*** INFORMATION SHOWN ***

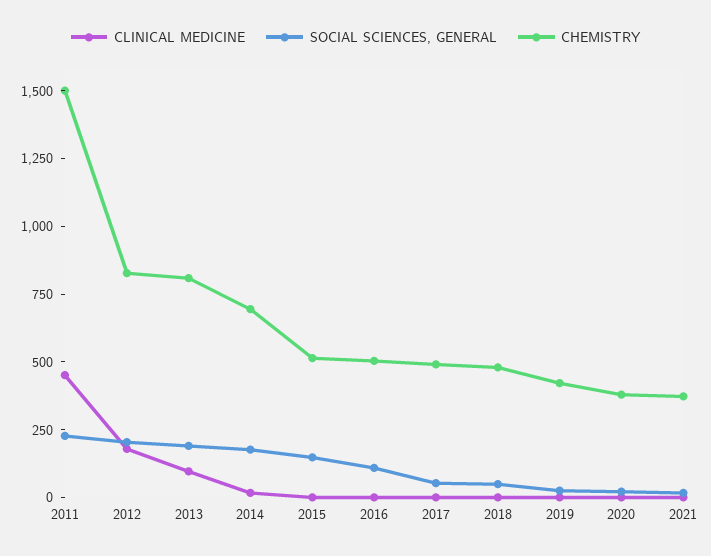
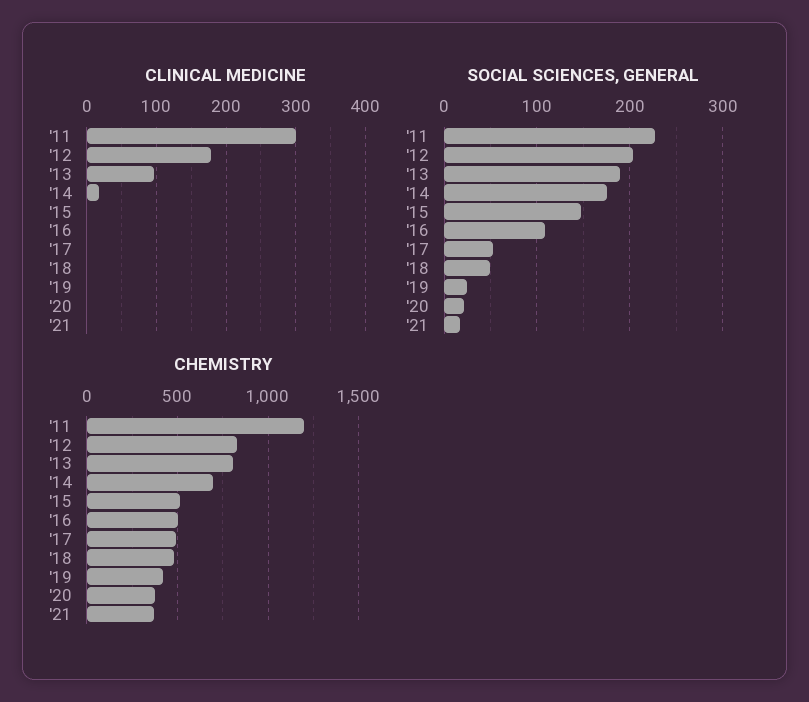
CLINICAL MEDICINE, 2011: 450 -> 300
CHEMISTRY, 2011: 1500 -> 1200

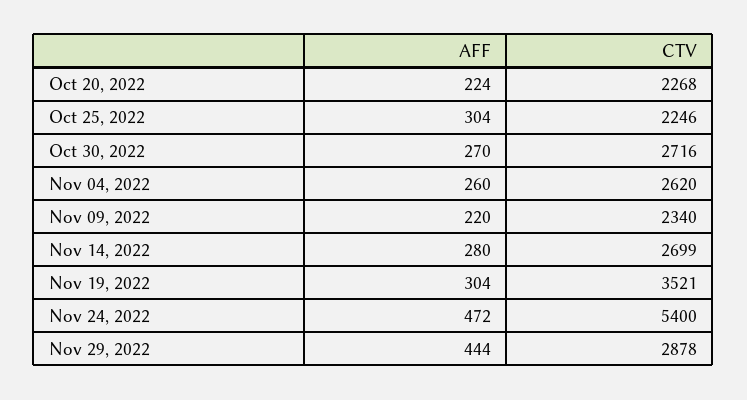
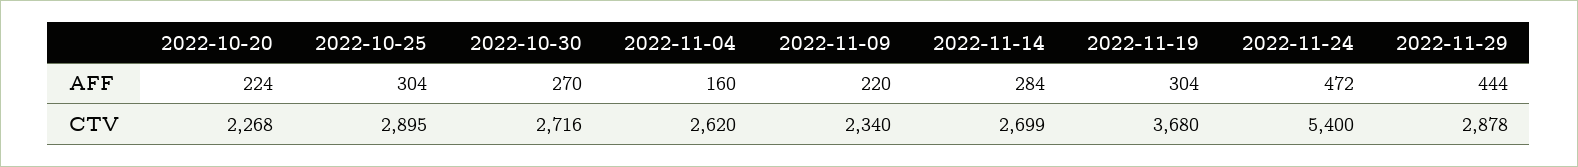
CTV, Oct 25, 2022: 2246 -> 2895
AFF, Nov 04, 2022: 260 -> 160
AFF, Nov 14, 2022: 280 -> 284
CTV, Nov 19, 2022: 3521 -> 3680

*** End of INFORMATION SHOWN ***

REQUIREMENT => What you write must match, line for line, the records from the line containing "CHEMISTRY, 2011: 1500 -> 1200" through the last line, with every picture left out.

WRITTEN SOLUTION =>
CHEMISTRY, 2011: 1500 -> 1200

CTV, Oct 25, 2022: 2246 -> 2895
AFF, Nov 04, 2022: 260 -> 160
AFF, Nov 14, 2022: 280 -> 284
CTV, Nov 19, 2022: 3521 -> 3680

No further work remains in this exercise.